[Data for processing — start]
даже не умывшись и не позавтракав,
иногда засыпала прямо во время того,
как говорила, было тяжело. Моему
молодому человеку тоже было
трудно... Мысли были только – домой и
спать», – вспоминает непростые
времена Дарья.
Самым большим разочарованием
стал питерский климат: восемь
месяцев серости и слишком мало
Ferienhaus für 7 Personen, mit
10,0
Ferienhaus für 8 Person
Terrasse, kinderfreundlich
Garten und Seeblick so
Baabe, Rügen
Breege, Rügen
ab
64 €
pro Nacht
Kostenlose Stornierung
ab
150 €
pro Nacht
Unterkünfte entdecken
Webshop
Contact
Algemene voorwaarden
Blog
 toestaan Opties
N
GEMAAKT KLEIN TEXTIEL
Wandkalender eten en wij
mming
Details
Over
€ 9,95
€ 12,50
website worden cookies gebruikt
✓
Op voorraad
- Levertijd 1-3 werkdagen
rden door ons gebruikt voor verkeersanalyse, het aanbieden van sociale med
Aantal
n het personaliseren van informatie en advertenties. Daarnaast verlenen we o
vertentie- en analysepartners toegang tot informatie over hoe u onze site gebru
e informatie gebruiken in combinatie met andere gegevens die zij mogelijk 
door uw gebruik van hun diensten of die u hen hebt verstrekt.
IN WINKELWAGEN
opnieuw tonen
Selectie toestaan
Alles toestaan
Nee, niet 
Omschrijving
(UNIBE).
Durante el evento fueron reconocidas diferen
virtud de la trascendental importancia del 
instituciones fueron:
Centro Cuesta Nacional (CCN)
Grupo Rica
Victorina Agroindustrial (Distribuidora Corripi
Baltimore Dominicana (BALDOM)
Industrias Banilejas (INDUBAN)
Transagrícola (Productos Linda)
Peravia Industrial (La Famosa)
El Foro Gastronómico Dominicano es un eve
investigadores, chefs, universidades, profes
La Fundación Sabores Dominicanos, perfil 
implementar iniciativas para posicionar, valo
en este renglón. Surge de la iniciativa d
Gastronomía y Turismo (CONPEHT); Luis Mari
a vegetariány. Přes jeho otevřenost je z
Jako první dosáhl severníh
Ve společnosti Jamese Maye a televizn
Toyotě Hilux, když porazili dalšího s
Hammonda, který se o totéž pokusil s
[Data for processing — finish]
[Your objective]
Please return the text of every item above, keeping each line and its order unchanged.

[Your solution]
даже не умывшись и не позавтракав,
иногда засыпала прямо во время того,
как говорила, было тяжело. Моему
молодому человеку тоже было
трудно... Мысли были только – домой и
спать», – вспоминает непростые
времена Дарья.
Самым большим разочарованием
стал питерский климат: восемь
месяцев серости и слишком мало
Ferienhaus für 7 Personen, mit
10,0
Ferienhaus für 8 Person
Terrasse, kinderfreundlich
Garten und Seeblick so
Baabe, Rügen
Breege, Rügen
ab
64 €
pro Nacht
Kostenlose Stornierung
ab
150 €
pro Nacht
Unterkünfte entdecken
Webshop
Contact
Algemene voorwaarden
Blog
 toestaan Opties
N
GEMAAKT KLEIN TEXTIEL
Wandkalender eten en wij
mming
Details
Over
€ 9,95
€ 12,50
website worden cookies gebruikt
✓
Op voorraad
- Levertijd 1-3 werkdagen
rden door ons gebruikt voor verkeersanalyse, het aanbieden van sociale med
Aantal
n het personaliseren van informatie en advertenties. Daarnaast verlenen we o
vertentie- en analysepartners toegang tot informatie over hoe u onze site gebru
e informatie gebruiken in combinatie met andere gegevens die zij mogelijk 
door uw gebruik van hun diensten of die u hen hebt verstrekt.
IN WINKELWAGEN
opnieuw tonen
Selectie toestaan
Alles toestaan
Nee, niet 
Omschrijving
(UNIBE).
Durante el evento fueron reconocidas diferen
virtud de la trascendental importancia del 
instituciones fueron:
Centro Cuesta Nacional (CCN)
Grupo Rica
Victorina Agroindustrial (Distribuidora Corripi
Baltimore Dominicana (BALDOM)
Industrias Banilejas (INDUBAN)
Transagrícola (Productos Linda)
Peravia Industrial (La Famosa)
El Foro Gastronómico Dominicano es un eve
investigadores, chefs, universidades, profes
La Fundación Sabores Dominicanos, perfil 
implementar iniciativas para posicionar, valo
en este renglón. Surge de la iniciativa d
Gastronomía y Turismo (CONPEHT); Luis Mari
a vegetariány. Přes jeho otevřenost je z
Jako první dosáhl severníh
Ve společnosti Jamese Maye a televizn
Toyotě Hilux, když porazili dalšího s
Hammonda, který se o totéž pokusil s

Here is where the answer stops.